In fact I have several question about the deepstream internal working flow, they are up TensorRT but below the DeepStream User code in technology stack.
1.Where is the frameIndex and videoIndex come from in detection sample of DeepStream?
Here is the code in parserModule_resnet18.h file:
BBOXS_PER_FRAME bboxs;
bboxs.frameIndex = trace_0[iB].frameIndex;
bboxs.videoIndex = trace_0[iB].videoIndex;
bboxs.nBBox = 0;
Since the .prototxt file in TensorRT level only know the [BCHW] four dimension tensor, why can DeepStream retrieve the videoIndex from Inference Module’s output and route into Parser Module’s input?
2.Why Parse Module know pCov and pBBOX is in CPU(host memory)?
I learn the code from both deepstream’s detection and tensorrt’s faster-rcnn sample, the code in deepstream:
const float *pCov = reinterpret_cast<const float*>(vpInputTensors[0]->getConstCpuData());
std::vector<TRACE_INFO > trace_0 = vpInputTensors[0]->getTraceInfos();
const float *pBBOX = reinterpret_cast<const float*>(vpInputTensors[1]->getConstCpuData());
the code in tensorrt
CHECK(cudaMalloc(&buffers[outputIndex0], batchSize * nmsMaxOut * OUTPUT_BBOX_SIZE * sizeof(float))); // bbox_pred
CHECK(cudaMalloc(&buffers[outputIndex1], batchSize * nmsMaxOut * OUTPUT_CLS_SIZE * sizeof(float))); // cls_prob
CHECK(cudaMalloc(&buffers[outputIndex2], batchSize * nmsMaxOut * 4 * sizeof(float))); // rois
...
CHECK(cudaMemcpyAsync(outputBboxPred, buffers[outputIndex0], batchSize * nmsMaxOut * OUTPUT_BBOX_SIZE * sizeof(float), cudaMemcpyDeviceToHost, stream));
CHECK(cudaMemcpyAsync(outputClsProb, buffers[outputIndex1], batchSize * nmsMaxOut * OUTPUT_CLS_SIZE * sizeof(float), cudaMemcpyDeviceToHost, stream));
CHECK(cudaMemcpyAsync(outputRois, buffers[outputIndex2], batchSize * nmsMaxOut * 4 * sizeof(float), cudaMemcpyDeviceToHost, stream));
user code need copy host memory to and from cuda, so why no need these steps in DeepStream?

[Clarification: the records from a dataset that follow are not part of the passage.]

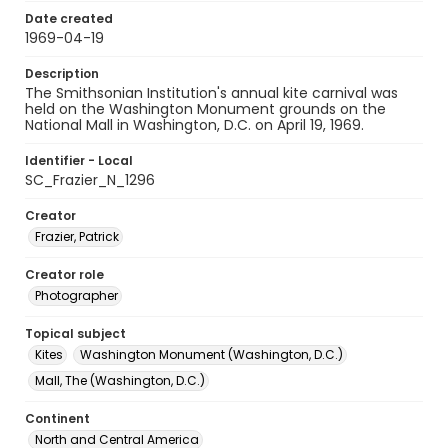
Date created
1969-04-19
Description
The Smithsonian Institution's annual kite carnival was
held on the Washington Monument grounds on the
National Mall in Washington, D.C. on April 19, 1969.
Identifier - Local
SC_Frazier_N_1296
Creator
Frazier, Patrick
Creator role
Photographer
Topical subject
Kites
Washington Monument (Washington, D.C.)
Mall, The (Washington, D.C.)
Continent
North and Central America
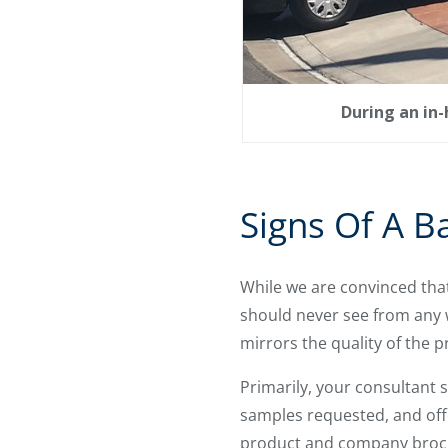
During an in
Signs Of A B
While we are convinced tha
should never see from any 
mirrors the quality of the p
Primarily, your consultant 
samples requested, and offe
product and company broch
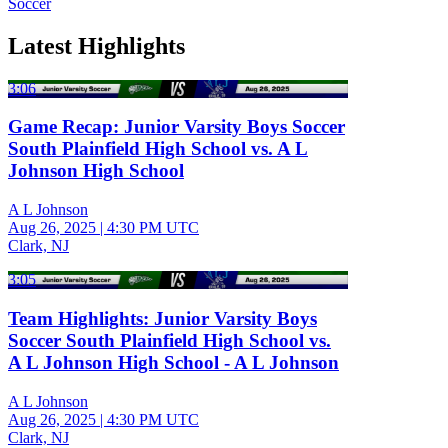
Soccer
Latest Highlights
3:06
Game Recap: Junior Varsity Boys Soccer
South Plainfield High School vs. A L
Johnson High School
A L Johnson
Aug 26, 2025
|
4:30 PM UTC
Clark, NJ
3:05
Team Highlights: Junior Varsity Boys
Soccer South Plainfield High School vs.
A L Johnson High School - A L Johnson
A L Johnson
Aug 26, 2025
|
4:30 PM UTC
Clark, NJ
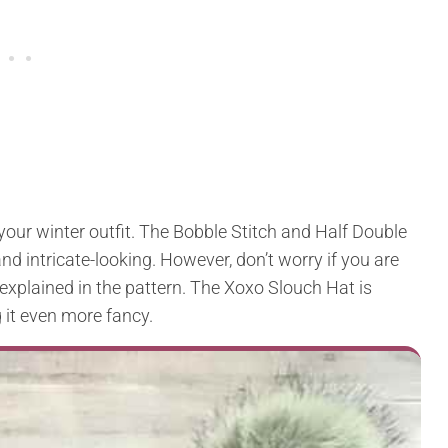
 your winter outfit. The Bobble Stitch and Half Double
nd intricate-looking. However, don’t worry if you are
l explained in the pattern. The Xoxo Slouch Hat is
 it even more fancy.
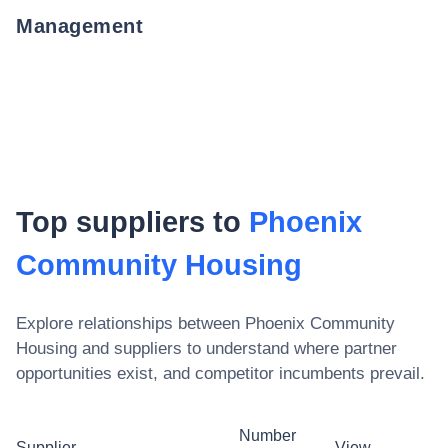
Management
Top suppliers to
Phoenix
Community Housing
Explore relationships between
Phoenix Community
Housing
and suppliers to understand where partner
opportunities exist, and competitor incumbents prevail.
Number
Supplier
View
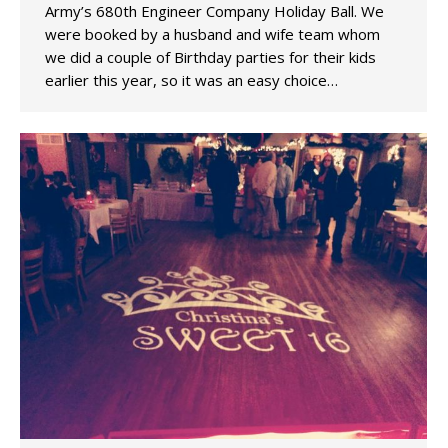
Army’s 680th Engineer Company Holiday Ball. We
were booked by a husband and wife team whom
we did a couple of Birthday parties for their kids
earlier this year, so it was an easy choice…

3.How to setup deepstream if the inference module use different data layout?
We have a .prototxt network, its input is four dimensions, which is [B*10*448*448], but the “channel” is collapsed from BGR to GRAY, channel don’t exist anymore, this dimension means 10 frames now. If B is 4, then each input of this tensor need 4*10=40 frames now in TensorRT level. Can DeepStream support this scenario? A short sentence: how about only 1 output for 10 frames input to inference engine?